* _Page_:
[START]
Next month’s (actually, March 2010) commentary will not be so much a commentary, but a tutorial on how to perform selective noise reduction on digital photographs using Adobe Photoshop. Selective noise reduction is a powerful Photoshop skill. It avoids image softening and losing detail in areas where noise it is less noticeable and maybe even a little beneficial to have some noise. For example: you may want to reduce noise in a blue sky, but not soften the detail in tree bark. Softening is a disadvantage of noise reduction plug-ins.

But that is for next month, and before then we need to save ourselves from self-inflicted noise neuroticism. That, believe it or not, is why this commentary is about printing.

Once upon a time, there was (still is, actually) this photographic medium called film, and the way serious and casual photographers alike enjoyed their efforts was by viewing prints or projected slides. Now we live in a photographic world that is primarily digital. Although I learned photography on film and in the darkroom, I am okay with digital. I still love film but have not shot any in quite a while, and while I am not a photographer who tries to ennoble himself by writing about how film is “real” photography and digital capture is not, I do feel there are some pitfalls that are the result of looking at our photographs so often on computers and so rarely in print.

When digital cameras first came out their image quality was fairly low. Still, we enjoyed a convenience and exciting instant results we never had. As digital cameras matured, though, many of us got into bad habits with our computer monitors. Instead of using them to enjoy our photography, we started using them to magnify our images to 100% or more. Our noses, eyes, and eyeglasses have gotten closer and closer to our screens, and further and further away from printing. There is even a term for this habit: pixel peeping.

Evaluating image quality on screen like this can be fairly misleading. First, most monitors display between 96 and 72 dots per inch (dpi). Most digital cameras shot at maximum image quality record at 300 dpi. That means there is detail and quality in our images that is beyond what most monitors can display.

Second, why do we take photographs in the first place? Do we take them so we can spend hours zooming in on them on our monitors, and drive ourselves insane analyzing them in 300 x 300 pixel chunks? Maybe some of us do, and at times fine art photographers and others do need to do so. For most of us, though, we really just want to view and enjoy our photos. Watch someone viewing an actual print. Does she/he leave a nose mark behind because she/he just had to know what it looks like from a range of 2 inches? Does she/he walk around with a loupe in case a print comes along that will need intense scrutinizing? Of course not. Most of us enjoy a photographic print from arms distance away or a little more.
[END]
* _Entries shown_:
[START]
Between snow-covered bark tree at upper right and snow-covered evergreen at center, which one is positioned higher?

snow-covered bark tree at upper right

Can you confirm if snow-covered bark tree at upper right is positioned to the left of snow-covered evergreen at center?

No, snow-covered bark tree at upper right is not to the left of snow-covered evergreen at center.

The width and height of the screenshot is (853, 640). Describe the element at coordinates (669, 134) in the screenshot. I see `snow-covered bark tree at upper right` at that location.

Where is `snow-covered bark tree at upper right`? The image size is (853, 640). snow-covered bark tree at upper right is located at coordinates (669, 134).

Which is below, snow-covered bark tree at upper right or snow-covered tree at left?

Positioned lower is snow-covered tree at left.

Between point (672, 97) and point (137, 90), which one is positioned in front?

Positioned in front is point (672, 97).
[END]
[START]
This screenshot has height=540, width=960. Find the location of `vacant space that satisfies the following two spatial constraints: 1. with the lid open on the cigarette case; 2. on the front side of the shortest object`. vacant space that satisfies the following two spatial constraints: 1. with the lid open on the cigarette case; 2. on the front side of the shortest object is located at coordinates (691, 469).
[END]
* _Objectives_:
**A.** In the commentary on printing, what term names the habit of magnifying images on a monitor to 100% or more?
**B.** List every thing that the commentary on printing says has gotten closer and closer to our screens.
**C.** Write what comes next in the commentary on printing, picking up after its last sentence.

* _Expected responses_:
**A.** Pixel peeping.

**B.** Noses, eyes, and eyeglasses.

**C.**
This brings me to my third and most important point. Digital cameras have rapidly improved from giving us instant images of rather low quality to instant photographs of very, very good quality. As I said before, though, many of us now have the bad habit of pixel peeping. We want assurance that our newest camera is far better than our previous one, or evidence that our current camera just does not deliver sufficient image quality compared to the latest ones reviewed in our favorite magazine.

Before we decide “very good” just isn’t good enough, though, I suggest we do something else: print. We should print early, we should print often, and we should print at least one every now and then that is large. How large is large? Well, look around your home for the largest photographic print you have hanging. After you print one at or near that size, put it under some good light and step back from it. That’s right maam/sir – I order you to step away from the photograph to a safe viewing distance and enjoy it.

There – how do you like it? Does it look better than you anticipated? If it does, my point is now definitely made and my work here is done. If you are not happy with the quality, then you have some work to do to determine the reason. Don’t be too quick to blame your camera, though.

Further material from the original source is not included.